List of tasks >>
**A)** Copy the passage from the 1956 baseball text word for word, starting with "In 1956, two" and going on through "in six innings.".
**B)** Render the lines of the raw records below as a Markdown table with the columns No. and Line, one row per line and no blank lines. Leave the picture lines out of the answer.
Begin Supplied text
In 1956, two demonstration sports were allowed: a sport from the host nation and a foreign sport—Australian rules football and baseball respectively. Rather than the tournaments that would be played at future Games while still a demonstration sport, a single match was played against a team representing the United States selected from the U.S. Far East Command, on 1 December 1956, at the Melbourne Cricket Ground.

Though many of the 114,000 people who attended were believed to be attending in anticipation of the athletics events to be held that afternoon, until an exhibition game played at the Los Angeles Memorial Coliseum in 2008 between the Los Angeles Dodgers and the Boston Red Sox, it had the largest attendance for a baseball game ever. Even with this distinctive home-ground advantage, the Australians were unable to win, losing 11–5 in six innings.
End Supplied text
Begin Material
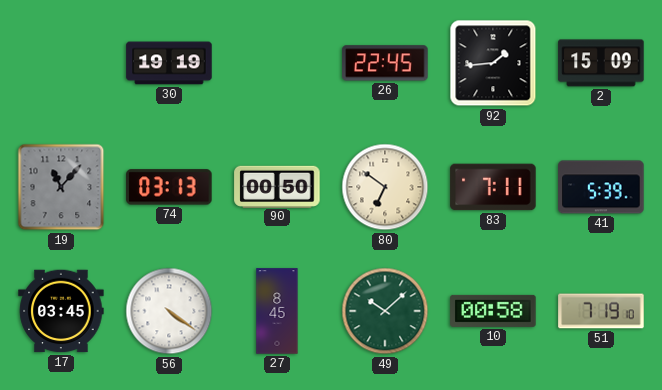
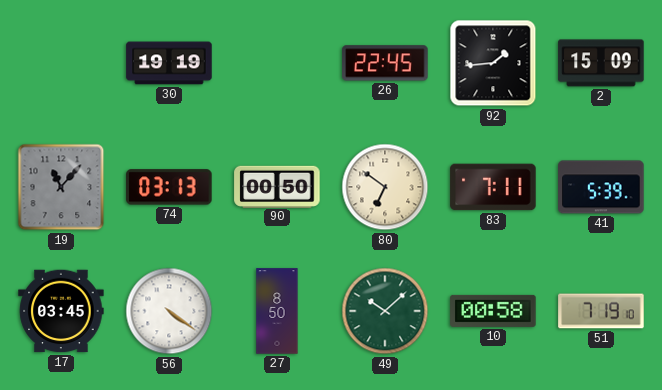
27: 8:45 -> 8:50
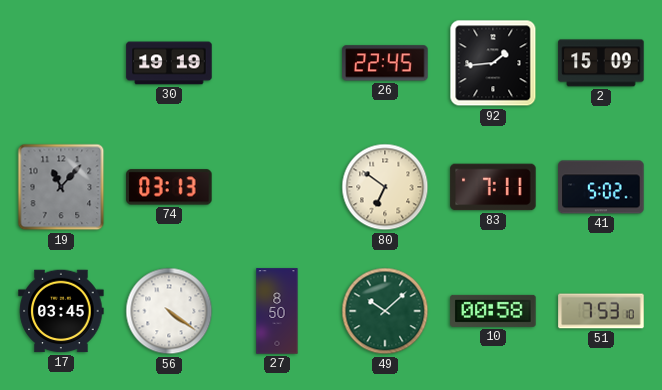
90: 00:50 -> none
41: 5:39 -> 5:02
51: 7:19 -> 7:53
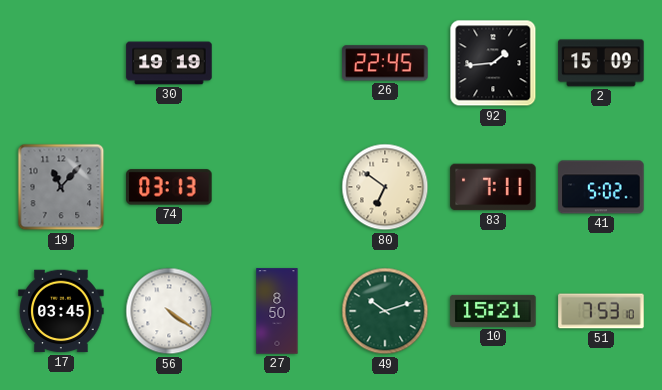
49: 10:08 -> 10:12
10: 00:58 -> 15:21
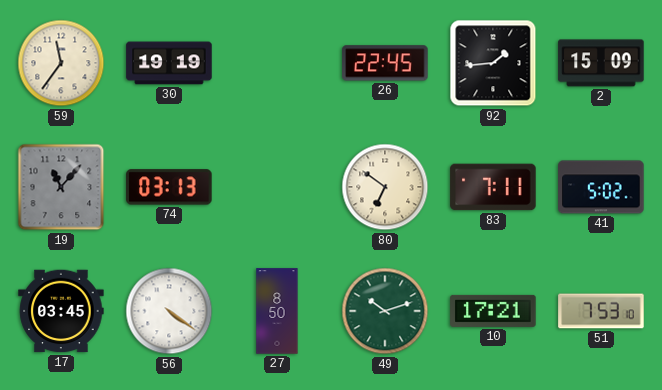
59: none -> 11:36
10: 15:21 -> 17:21
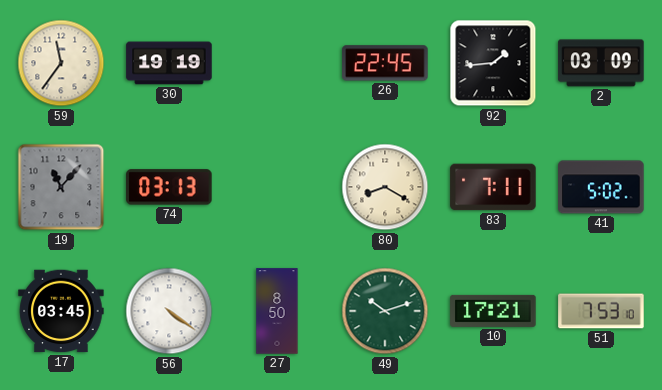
2: 15:09 -> 03:09
80: 6:51 -> 8:20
End Material
Expected results >>
**A)**
In 1956, two demonstration sports were allowed: a sport from the host nation and a foreign sport—Australian rules football and baseball respectively. Rather than the tournaments that would be played at future Games while still a demonstration sport, a single match was played against a team representing the United States selected from the U.S. Far East Command, on 1 December 1956, at the Melbourne Cricket Ground.

Though many of the 114,000 people who attended were believed to be attending in anticipation of the athletics events to be held that afternoon, until an exhibition game played at the Los Angeles Memorial Coliseum in 2008 between the Los Angeles Dodgers and the Boston Red Sox, it had the largest attendance for a baseball game ever. Even with this distinctive home-ground advantage, the Australians were unable to win, losing 11–5 in six innings.

**B)**
| No. | Line |
|---|---|
| 1 | 27: 8:45 -> 8:50 |
| 2 | 90: 00:50 -> none |
| 3 | 41: 5:39 -> 5:02 |
| 4 | 51: 7:19 -> 7:53 |
| 5 | 49: 10:08 -> 10:12 |
| 6 | 10: 00:58 -> 15:21 |
| 7 | 59: none -> 11:36 |
| 8 | 10: 15:21 -> 17:21 |
| 9 | 2: 15:09 -> 03:09 |
| 10 | 80: 6:51 -> 8:20 |